La tristesse, la haine, la douleur. Ou bien la fierté, les acclamations de joie, l'honneur. Tout dépendait des districts. Certains se voyaient déjà morts alors que d'autres imaginaient leur victoire. Vingt-quatre tributs choisis. Ils étaient enfin réunis. Malgré tous ces sentiments, il fallait avouer que l'émotion était à son comble. Les Hunger Games reprenaient et avec vingt-quatre visages désormais, les Jeux avaient un tout nouveau sens. Il était cependant difficile de le comprendre pour le moment. Les deux tributs se tenaient devant une foule en délire. Certains se connaissaient et s'appréciaient, d'autres se détestaient. Mais ils se comprenaient. Personne ne pouvait savoir ce que ça faisait d'être tiré au sort avant de le vivre. Tout était allé si vite. Mais il fallait faire face à la réalité. Dans la cohue, les voix des représentants des districts s'élevaient, pour calmer les ardeurs.

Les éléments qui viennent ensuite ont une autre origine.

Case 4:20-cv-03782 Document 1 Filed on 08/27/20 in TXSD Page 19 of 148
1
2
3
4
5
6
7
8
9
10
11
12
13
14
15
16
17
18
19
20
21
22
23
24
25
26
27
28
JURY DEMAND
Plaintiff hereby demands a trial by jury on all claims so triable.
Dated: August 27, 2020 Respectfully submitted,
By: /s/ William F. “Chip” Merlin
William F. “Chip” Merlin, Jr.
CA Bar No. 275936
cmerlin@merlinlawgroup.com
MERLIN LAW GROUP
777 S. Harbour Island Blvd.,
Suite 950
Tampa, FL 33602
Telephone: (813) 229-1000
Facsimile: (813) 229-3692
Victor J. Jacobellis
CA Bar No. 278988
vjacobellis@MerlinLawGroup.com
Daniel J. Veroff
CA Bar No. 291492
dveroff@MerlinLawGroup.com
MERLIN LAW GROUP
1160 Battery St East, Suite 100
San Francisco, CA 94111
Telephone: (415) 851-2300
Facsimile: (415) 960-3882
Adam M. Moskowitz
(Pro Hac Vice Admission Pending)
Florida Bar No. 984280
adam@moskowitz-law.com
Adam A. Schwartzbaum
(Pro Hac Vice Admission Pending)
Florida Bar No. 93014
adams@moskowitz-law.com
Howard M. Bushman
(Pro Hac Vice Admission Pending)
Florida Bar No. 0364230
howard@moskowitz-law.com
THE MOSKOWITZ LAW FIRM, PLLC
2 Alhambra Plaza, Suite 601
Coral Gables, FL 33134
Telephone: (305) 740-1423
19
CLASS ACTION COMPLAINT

« Un peu de silence, je vous prie ! Maintenant que les deux tributs ont été choisis, tirés au sort ou même volontaires pour certains, nous vous donnons rendez-vous dans quelques jours pour le début des Jeux ! Puisse le sort vous être favorable ! »

Les deux tributs furent entraînés à l'intérieur du palais de Justice. Ils savaient très bien ce qui allait suivre maintenant. Ils avaient deux heures devant eux pour dire adieu à leurs familles. Seul le vainqueur aurait l'immense honneur de revenir dans son district. Pour les autres, c'était la fin. C'était sans aucun doute le moment le plus délicat. Comment trouver les mots ? Que dire ? Alors que les tributs étaient séparés et menés dans deux pièces différentes, la porte s'ouvrait déjà pour laisser entrer les premiers visiteurs. Place aux adieux.






RAPPEL



◭ 8 lignes minimum sont toujours demandées.

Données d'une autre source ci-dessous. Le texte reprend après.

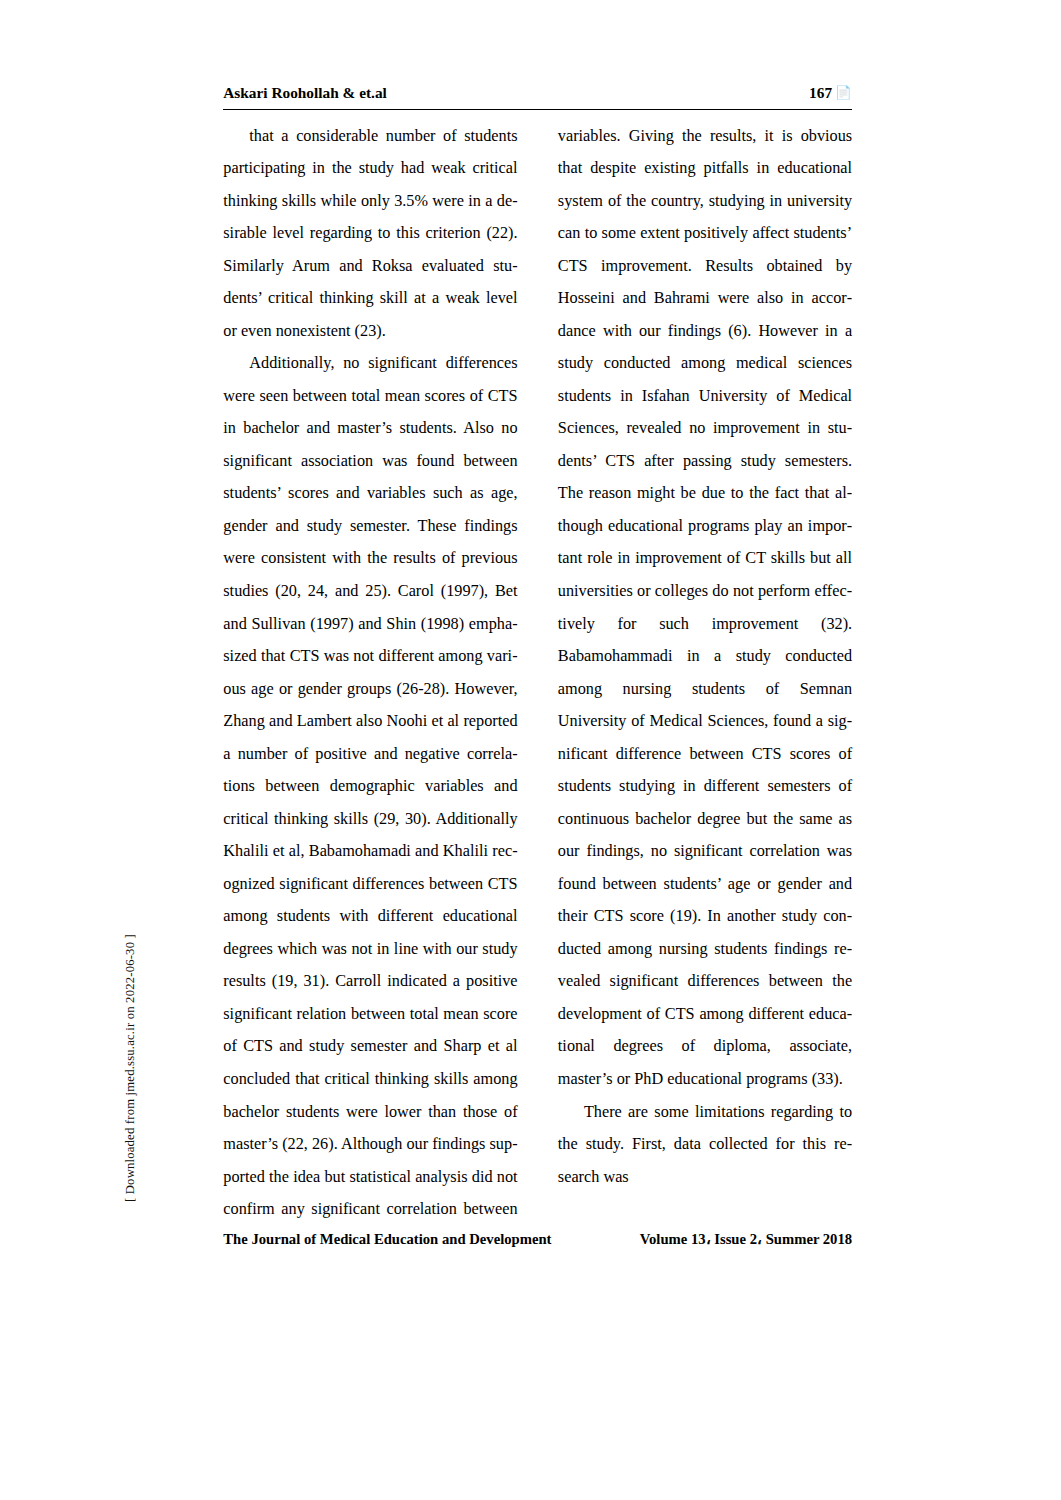[ Downloaded from jmed.ssu.ac.ir on 2022-06-30 ]
Askari Roohollah & et.al 167📄
that a considerable number of students participating in the study had weak critical thinking skills while only 3.5% were in a desirable level regarding to this criterion (22). Similarly Arum and Roksa evaluated students’ critical thinking skill at a weak level or even nonexistent (23).
Additionally, no significant differences were seen between total mean scores of CTS in bachelor and master’s students. Also no significant association was found between students’ scores and variables such as age, gender and study semester. These findings were consistent with the results of previous studies (20, 24, and 25). Carol (1997), Bet and Sullivan (1997) and Shin (1998) emphasized that CTS was not different among various age or gender groups (26-28). However, Zhang and Lambert also Noohi et al reported a number of positive and negative correlations between demographic variables and critical thinking skills (29, 30). Additionally Khalili et al, Babamohamadi and Khalili recognized significant differences between CTS among students with different educational degrees which was not in line with our study results (19, 31). Carroll indicated a positive significant relation between total mean score of CTS and study semester and Sharp et al concluded that critical thinking skills among bachelor students were lower than those of master’s (22, 26). Although our findings supported the idea but statistical analysis did not confirm any significant correlation between variables. Giving the results, it is obvious that despite existing pitfalls in educational system of the country, studying in university can to some extent positively affect students’ CTS improvement. Results obtained by Hosseini and Bahrami were also in accordance with our findings (6). However in a study conducted among medical sciences students in Isfahan University of Medical Sciences, revealed no improvement in students’ CTS after passing study semesters. The reason might be due to the fact that although educational programs play an important role in improvement of CT skills but all universities or colleges do not perform effectively for such improvement (32). Babamohammadi in a study conducted among nursing students of Semnan University of Medical Sciences, found a significant difference between CTS scores of students studying in different semesters of continuous bachelor degree but the same as our findings, no significant correlation was found between students’ age or gender and their CTS score (19). In another study conducted among nursing students findings revealed significant differences between the development of CTS among different educational degrees of diploma, associate, master’s or PhD educational programs (33).
There are some limitations regarding to the study. First, data collected for this research was
The Journal of Medical Education and Development Volume 13، Issue 2، Summer 2018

◭ Si plusieurs personnes sont conviées pour voir le même tribute, vous êtes priés de respecter l'ordre. Laissez parler le tribute en premier puis après, lancez-vous. Ceci afin de faliciter la compréhension.

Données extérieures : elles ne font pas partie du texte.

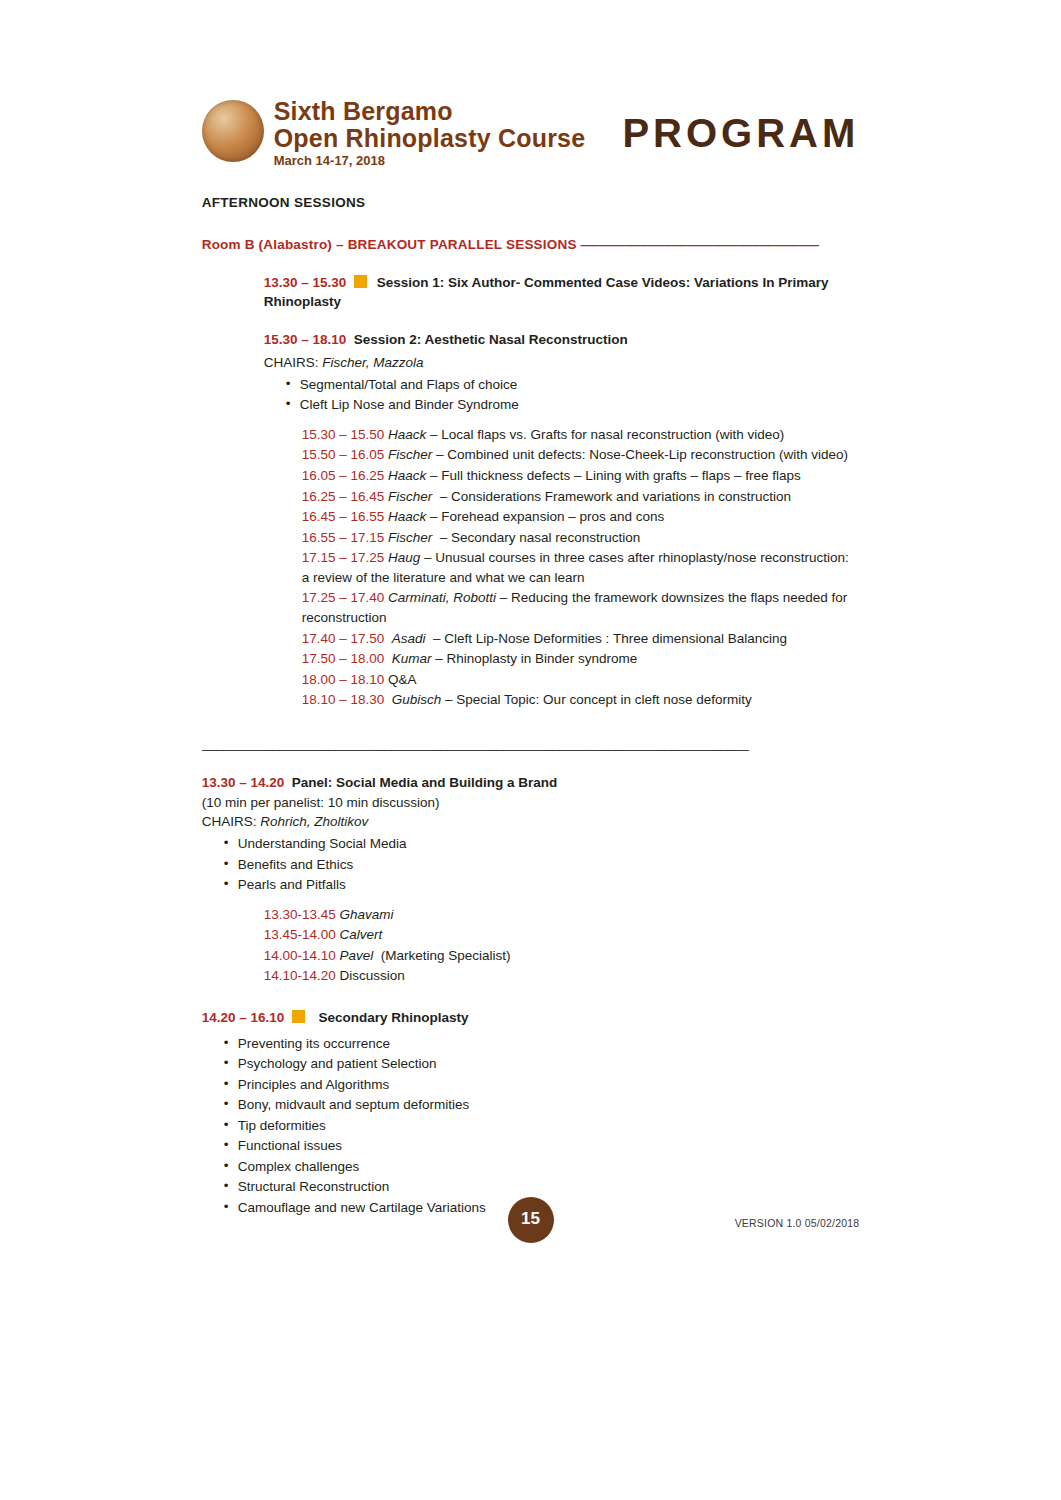Sixth Bergamo Open Rhinoplasty Course March 14-17, 2018
PROGRAM
AFTERNOON SESSIONS
Room B (Alabastro) – BREAKOUT PARALLEL SESSIONS ———————————————————
13.30 – 15.30 Session 1: Six Author- Commented Case Videos: Variations In Primary Rhinoplasty
15.30 – 18.10 Session 2: Aesthetic Nasal Reconstruction
CHAIRS: Fischer, Mazzola
Segmental/Total and Flaps of choice
Cleft Lip Nose and Binder Syndrome
15.30 – 15.50 Haack – Local flaps vs. Grafts for nasal reconstruction (with video)
15.50 – 16.05 Fischer – Combined unit defects: Nose-Cheek-Lip reconstruction (with video)
16.05 – 16.25 Haack – Full thickness defects – Lining with grafts – flaps – free flaps
16.25 – 16.45 Fischer – Considerations Framework and variations in construction
16.45 – 16.55 Haack – Forehead expansion – pros and cons
16.55 – 17.15 Fischer – Secondary nasal reconstruction
17.15 – 17.25 Haug – Unusual courses in three cases after rhinoplasty/nose reconstruction: a review of the literature and what we can learn
17.25 – 17.40 Carminati, Robotti – Reducing the framework downsizes the flaps needed for reconstruction
17.40 – 17.50 Asadi – Cleft Lip-Nose Deformities : Three dimensional Balancing
17.50 – 18.00 Kumar – Rhinoplasty in Binder syndrome
18.00 – 18.10 Q&A
18.10 – 18.30 Gubisch – Special Topic: Our concept in cleft nose deformity
______________________________________________________________________________
13.30 – 14.20 Panel: Social Media and Building a Brand
(10 min per panelist: 10 min discussion)
CHAIRS: Rohrich, Zholtikov
Understanding Social Media
Benefits and Ethics
Pearls and Pitfalls
13.30-13.45 Ghavami
13.45-14.00 Calvert
14.00-14.10 Pavel (Marketing Specialist)
14.10-14.20 Discussion
14.20 – 16.10 Secondary Rhinoplasty
Preventing its occurrence
Psychology and patient Selection
Principles and Algorithms
Bony, midvault and septum deformities
Tip deformities
Functional issues
Complex challenges
Structural Reconstruction
Camouflage and new Cartilage Variations
15
VERSION 1.0 05/02/2018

◭ Après ce sujet clos, les tributes pourront poster la suite de leurs aventures au Capitole. (train, préparation des stylistes, etc.) Vous pouvez continuer vos RP en cours, en faire d'autres ailleurs, mais il s'agira alors de flashbacks.

◭ Le prochain sujet commun sera la parade. Donc vous pouvez RP entre vous la suite à votre guise.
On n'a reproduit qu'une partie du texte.